◆ **Problem statement**
Look below for the line with "24% of the cohort". Extract that line and each one after it through the last, word for word.

◆ **Exercise inputs**
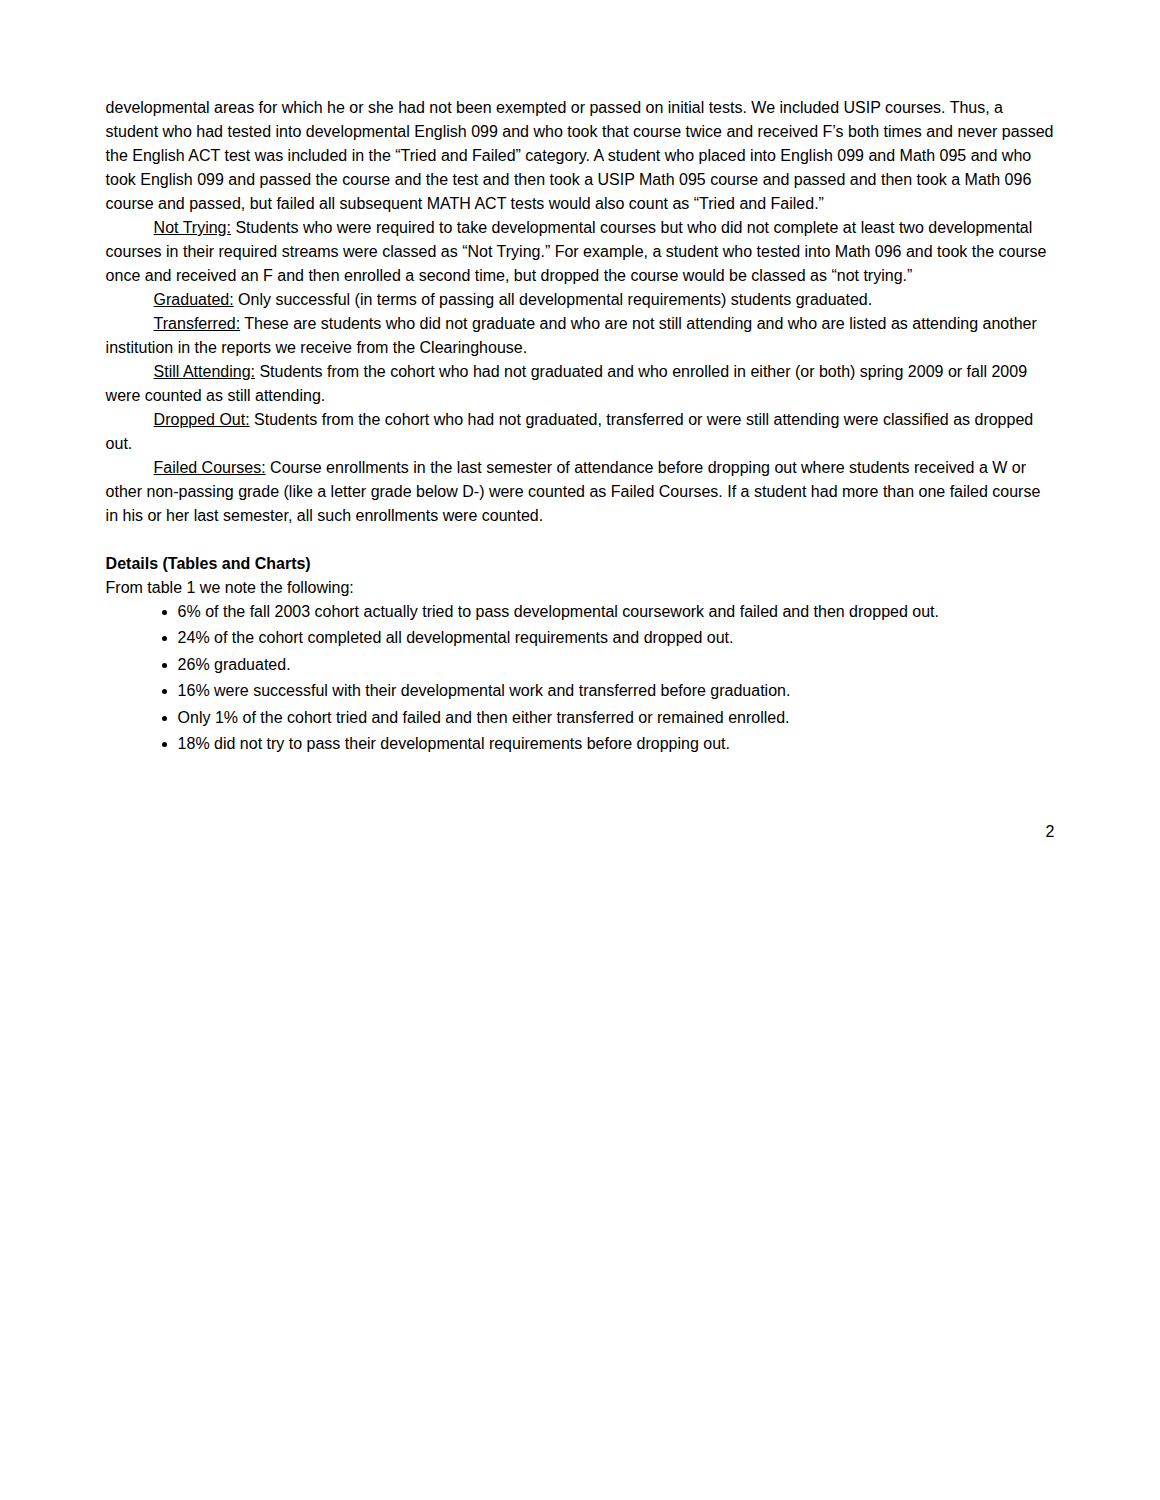developmental areas for which he or she had not been exempted or passed on initial tests. We included USIP courses. Thus, a student who had tested into developmental English 099 and who took that course twice and received F’s both times and never passed the English ACT test was included in the “Tried and Failed” category. A student who placed into English 099 and Math 095 and who took English 099 and passed the course and the test and then took a USIP Math 095 course and passed and then took a Math 096 course and passed, but failed all subsequent MATH ACT tests would also count as “Tried and Failed.”
Not Trying: Students who were required to take developmental courses but who did not complete at least two developmental courses in their required streams were classed as “Not Trying.” For example, a student who tested into Math 096 and took the course once and received an F and then enrolled a second time, but dropped the course would be classed as “not trying.”
Graduated: Only successful (in terms of passing all developmental requirements) students graduated.
Transferred: These are students who did not graduate and who are not still attending and who are listed as attending another institution in the reports we receive from the Clearinghouse.
Still Attending: Students from the cohort who had not graduated and who enrolled in either (or both) spring 2009 or fall 2009 were counted as still attending.
Dropped Out: Students from the cohort who had not graduated, transferred or were still attending were classified as dropped out.
Failed Courses: Course enrollments in the last semester of attendance before dropping out where students received a W or other non-passing grade (like a letter grade below D-) were counted as Failed Courses. If a student had more than one failed course in his or her last semester, all such enrollments were counted.
Details (Tables and Charts)
From table 1 we note the following:
6% of the fall 2003 cohort actually tried to pass developmental coursework and failed and then dropped out.
24% of the cohort completed all developmental requirements and dropped out.
26% graduated.
16% were successful with their developmental work and transferred before graduation.
Only 1% of the cohort tried and failed and then either transferred or remained enrolled.
18% did not try to pass their developmental requirements before dropping out.
2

◆ **Solved problem**
24% of the cohort completed all developmental requirements and dropped out.
26% graduated.
16% were successful with their developmental work and transferred before graduation.
Only 1% of the cohort tried and failed and then either transferred or remained enrolled.
18% did not try to pass their developmental requirements before dropping out.
2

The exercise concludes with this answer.